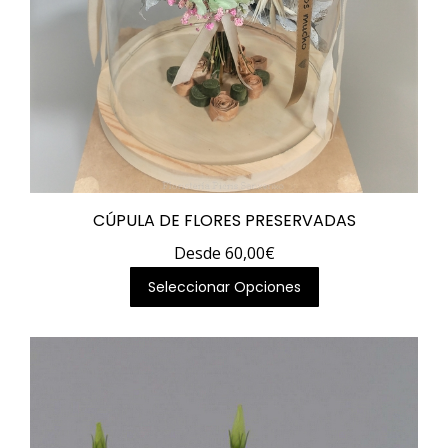
producto
CÚPULA DE FLORES PRESERVADAS
Desde
60,00
€
Este
Seleccionar Opciones
producto
tiene
múltiples
variantes.
Las
opciones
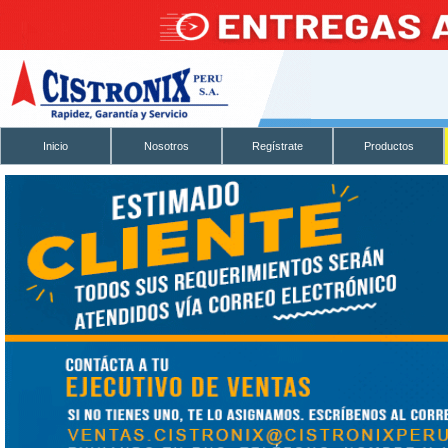
Inicio
Nosotros
Regístrate
Productos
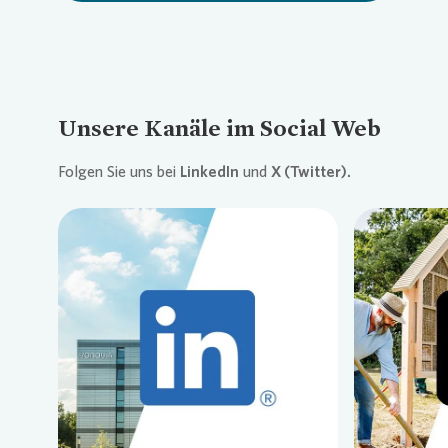
Unsere Kanäle im Social Web
Folgen Sie uns bei
LinkedIn
und
X (Twitter).
Loading...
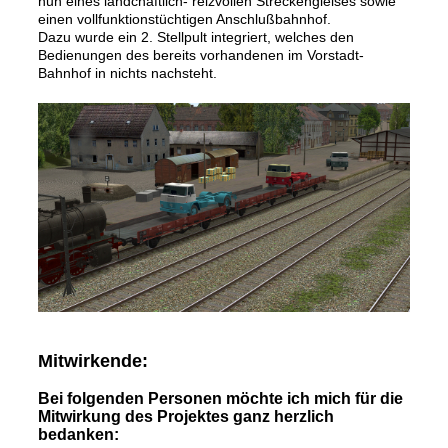
nun eines landchaftlich- reizvollen Streckengleises sowie
einen vollfunktionstüchtigen Anschlußbahnhof.
Dazu wurde ein 2. Stellpult integriert, welches den
Bedienungen des bereits vorhandenen im Vorstadt-
Bahnhof in nichts nachsteht.
Mitwirkende:
Bei folgenden Personen möchte ich mich für die
Mitwirkung des Projektes ganz herzlich
bedanken:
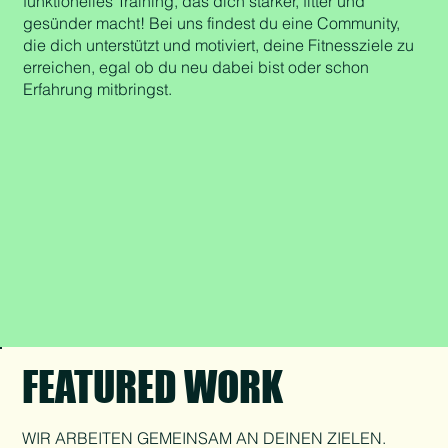
funktionelles Training, das dich stärker, fitter und
gesünder macht! Bei uns findest du eine Community,
die dich unterstützt und motiviert, deine Fitnessziele zu
erreichen, egal ob du neu dabei bist oder schon
Erfahrung mitbringst.
FEATURED WORK
WIR ARBEITEN GEMEINSAM AN DEINEN ZIELEN.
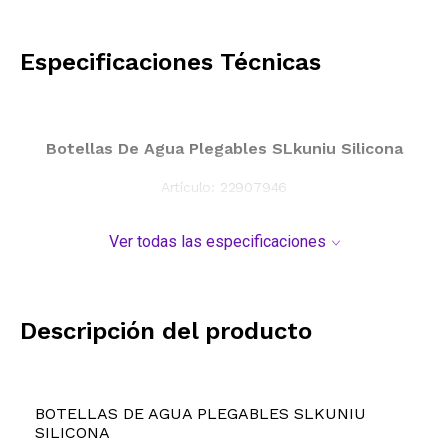
CALCULAR
Especificaciones Técnicas
Botellas De Agua Plegables SLkuniu Silicona
Artículo:
22907946
Ver todas las especificaciones
Descripción del producto
BOTELLAS DE AGUA PLEGABLES SLKUNIU
SILICONA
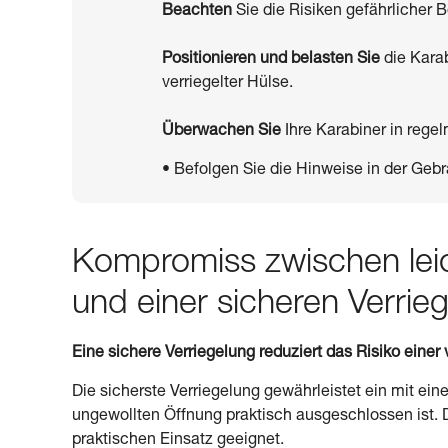
Beachten
Sie die Risiken gefährlicher
Positionieren und belasten Sie
die Kara
verriegelter Hülse.
Überwachen Sie
Ihre Karabiner in reg
• Befolgen Sie die Hinweise in der Gebr
Kompromiss zwischen lei
und einer sicheren Verrie
Eine sichere Verriegelung reduziert das Risiko eine
Die sicherste Verriegelung gewährleistet ein mit ei
ungewollten Öffnung praktisch ausgeschlossen ist. Di
praktischen Einsatz geeignet.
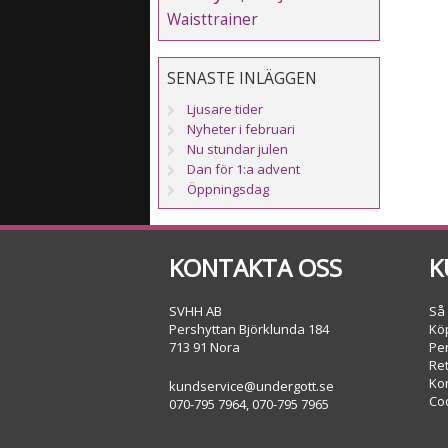
Waisttrainer
SENASTE INLÄGGEN
Ljusare tider
Nyheter i februari
Nu stundar julen
Dan för 1:a advent
Öppningsdag
KONTAKTA OSS
K
SVHH AB
Så
Pershyttan Björklunda 184
Köp
713 91 Nora
Pe
Re
Ko
kundservice@undergott.se
Co
070-795 7964, 070-795 7965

----------------

Exercise description →
Could you transcribe every entry exactly, leaving out the pictures?

Task output →
producto
CÚPULA DE FLORES PRESERVADAS
Desde
60,00
€
Este
Seleccionar Opciones
producto
tiene
múltiples
variantes.
Las
opciones
Inicio
Nosotros
Regístrate
Productos
Unsere Kanäle im Social Web
Folgen Sie uns bei
LinkedIn
und
X (Twitter).
Loading...
nun eines landchaftlich- reizvollen Streckengleises sowie
einen vollfunktionstüchtigen Anschlußbahnhof.
Dazu wurde ein 2. Stellpult integriert, welches den
Bedienungen des bereits vorhandenen im Vorstadt-
Bahnhof in nichts nachsteht.
Mitwirkende:
Bei folgenden Personen möchte ich mich für die
Mitwirkung des Projektes ganz herzlich
bedanken:
funktionelles Training, das dich stärker, fitter und
gesünder macht! Bei uns findest du eine Community,
die dich unterstützt und motiviert, deine Fitnessziele zu
erreichen, egal ob du neu dabei bist oder schon
Erfahrung mitbringst.
FEATURED WORK
WIR ARBEITEN GEMEINSAM AN DEINEN ZIELEN.
CALCULAR
Especificaciones Técnicas
Botellas De Agua Plegables SLkuniu Silicona
Artículo:
22907946
Ver todas las especificaciones
Descripción del producto
BOTELLAS DE AGUA PLEGABLES SLKUNIU
SILICONA
Beachten
Sie die Risiken gefährlicher
Positionieren und belasten Sie
die Kara
verriegelter Hülse.
Überwachen Sie
Ihre Karabiner in reg
• Befolgen Sie die Hinweise in der Gebr
Kompromiss zwischen lei
und einer sicheren Verrie
Eine sichere Verriegelung reduziert das Risiko eine
Die sicherste Verriegelung gewährleistet ein mit ei
ungewollten Öffnung praktisch ausgeschlossen ist. Di
praktischen Einsatz geeignet.
Waisttrainer
SENASTE INLÄGGEN
Ljusare tider
Nyheter i februari
Nu stundar julen
Dan för 1:a advent
Öppningsdag
KONTAKTA OSS
K
SVHH AB
Så
Pershyttan Björklunda 184
Köp
713 91 Nora
Pe
Re
Ko
kundservice@undergott.se
Co
070-795 7964, 070-795 7965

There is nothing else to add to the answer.